The Tech Policy Design Institute (TPDi) bills itself as Australia’s first non-partisan, independent think tank focused on best practice technology policy.

Its cofounders, Johanna Weaver, Zoe Jay Hawkins and Sunita Kumar, said TPDi’s mission is to shape technology for the benefit of humanity through independent research, innovative education, public commentary, and community building, as well as maintaining Australia’s position as a global leader in tech policy.

Weaver is a former commercial litigator and diplomat, and Australia’s chief cyber negotiator at the United Nations, who previously founded the Tech Policy Design Centre at Australian National University in 2021. The centre fell victim to ANU’s swingeing cost cutting in late 2024, with its funding canned amid a $250 million budget deficit at the university.

It’s now morphed into the Canberra-based not-for-profit TPDi, with Weaver as CEO.

The Institute’s funding now comes from government via the Finance Department, and Ed Husic’s portfolio – industry, science and resources, as well as some familiar tech heavy hitters, including Atlassian, Microsoft, Salesforce, Adobe, Amazon, Apple, and tech professionals industry body ACS.

Weaver said full founding membership of TPDi’s funding body will be announced in Canberra on February 10, arguing it will be broad-based in order to prevent it from being hijacked from a particular side of the tech debate.

“TPDi embraces a multi-stakeholder funding model, drawing support from government, industry, philanthropy, and charitable sectors,” she said.

“This approach safeguards our independence by preventing capture by any single group. It allows us to critically engage with all stakeholders, harnessing diverse expertise to co-design practical policy solutions that deliver better outcomes for Australia.”

While the Tech Council of Australia is an industry lobby group with a board featuring multiple billionaires, Weaver sees TPDi as filling a gap around tech policy by taking into account its impact from societal, security, economic and environmental perspectives.

“Young people’s use of social media, digital identity, cyber security, and technology’s impact on democracy, are just some of the tech policy issues on the national agenda in 2025,” she said.

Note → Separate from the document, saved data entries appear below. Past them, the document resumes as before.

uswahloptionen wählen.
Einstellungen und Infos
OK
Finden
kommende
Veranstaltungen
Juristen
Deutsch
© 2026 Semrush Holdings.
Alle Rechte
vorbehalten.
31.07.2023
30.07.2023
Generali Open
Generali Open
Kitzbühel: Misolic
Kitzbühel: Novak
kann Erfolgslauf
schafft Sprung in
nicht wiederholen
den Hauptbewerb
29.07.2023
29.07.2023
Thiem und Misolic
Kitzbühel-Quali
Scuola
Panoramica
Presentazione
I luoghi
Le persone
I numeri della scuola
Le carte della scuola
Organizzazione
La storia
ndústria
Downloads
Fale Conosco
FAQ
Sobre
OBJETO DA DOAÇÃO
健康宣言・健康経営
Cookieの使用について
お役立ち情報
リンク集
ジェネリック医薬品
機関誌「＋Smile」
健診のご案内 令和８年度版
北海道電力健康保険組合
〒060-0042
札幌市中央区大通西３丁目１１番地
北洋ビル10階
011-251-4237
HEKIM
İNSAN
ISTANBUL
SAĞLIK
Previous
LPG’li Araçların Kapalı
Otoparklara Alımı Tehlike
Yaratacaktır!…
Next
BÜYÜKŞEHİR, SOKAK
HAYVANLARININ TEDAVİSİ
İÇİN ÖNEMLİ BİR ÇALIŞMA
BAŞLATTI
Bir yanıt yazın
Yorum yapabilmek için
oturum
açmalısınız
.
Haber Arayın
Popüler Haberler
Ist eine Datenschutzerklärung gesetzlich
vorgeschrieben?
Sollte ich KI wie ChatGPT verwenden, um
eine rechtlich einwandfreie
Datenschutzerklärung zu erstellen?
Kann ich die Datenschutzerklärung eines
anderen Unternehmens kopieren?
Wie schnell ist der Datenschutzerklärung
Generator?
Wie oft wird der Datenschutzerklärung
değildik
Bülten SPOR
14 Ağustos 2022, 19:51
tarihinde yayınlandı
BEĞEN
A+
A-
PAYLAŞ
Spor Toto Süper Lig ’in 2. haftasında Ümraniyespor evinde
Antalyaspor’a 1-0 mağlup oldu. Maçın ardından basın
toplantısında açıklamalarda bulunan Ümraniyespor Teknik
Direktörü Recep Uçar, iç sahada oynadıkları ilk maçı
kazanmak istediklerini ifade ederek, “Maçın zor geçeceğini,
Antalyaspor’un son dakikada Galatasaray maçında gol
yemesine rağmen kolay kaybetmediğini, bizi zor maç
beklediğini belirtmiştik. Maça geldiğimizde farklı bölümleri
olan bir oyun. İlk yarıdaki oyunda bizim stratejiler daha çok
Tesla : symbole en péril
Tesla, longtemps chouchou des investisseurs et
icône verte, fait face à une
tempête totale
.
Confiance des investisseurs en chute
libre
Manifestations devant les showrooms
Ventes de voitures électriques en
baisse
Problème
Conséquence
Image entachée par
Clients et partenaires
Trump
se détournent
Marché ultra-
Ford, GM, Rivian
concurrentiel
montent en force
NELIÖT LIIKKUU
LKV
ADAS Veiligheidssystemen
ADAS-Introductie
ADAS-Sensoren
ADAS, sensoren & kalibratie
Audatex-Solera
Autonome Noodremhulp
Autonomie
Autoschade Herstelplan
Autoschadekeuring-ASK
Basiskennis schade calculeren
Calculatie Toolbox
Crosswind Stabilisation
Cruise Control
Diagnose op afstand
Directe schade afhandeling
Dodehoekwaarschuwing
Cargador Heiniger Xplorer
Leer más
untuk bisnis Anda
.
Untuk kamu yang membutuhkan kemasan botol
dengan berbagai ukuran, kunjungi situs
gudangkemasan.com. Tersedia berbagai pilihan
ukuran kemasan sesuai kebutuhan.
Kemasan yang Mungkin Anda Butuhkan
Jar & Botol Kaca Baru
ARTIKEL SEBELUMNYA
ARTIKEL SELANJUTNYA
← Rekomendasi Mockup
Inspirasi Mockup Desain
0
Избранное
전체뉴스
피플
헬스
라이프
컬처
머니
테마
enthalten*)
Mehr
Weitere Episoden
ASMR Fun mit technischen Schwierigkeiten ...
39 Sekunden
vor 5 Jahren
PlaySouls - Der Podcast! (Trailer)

Former Tech Council CEO is on the board, along with Atlassian’s global policy head, David Masters, with eSafety Commissioner Julie Inman Grant, Facebook whistleblower Frances Haugen, and former ACCC boss Rod Simon about the organisation’s advisers.

Hawkins, TPDi’s chief strategy officer, said the institute will act as a catalyst for more informed and empowering public conversations on how to harness policy to shape technology.

“Given its rapid evolution, it’s easy to feel like we have little control over where technology is headed, but we don’t have to passively accept the status quo,” she said.

“We can – and must – shape technology through the power of policy.”

The Institute’s activation comes as tech titans such as Meta’s Mark Zuckerber, Amazon’s Jeff Bezos and Donald Trump BFF Elon Musk gather in Washington DC with front row seats for the inauguration of the 47th US president.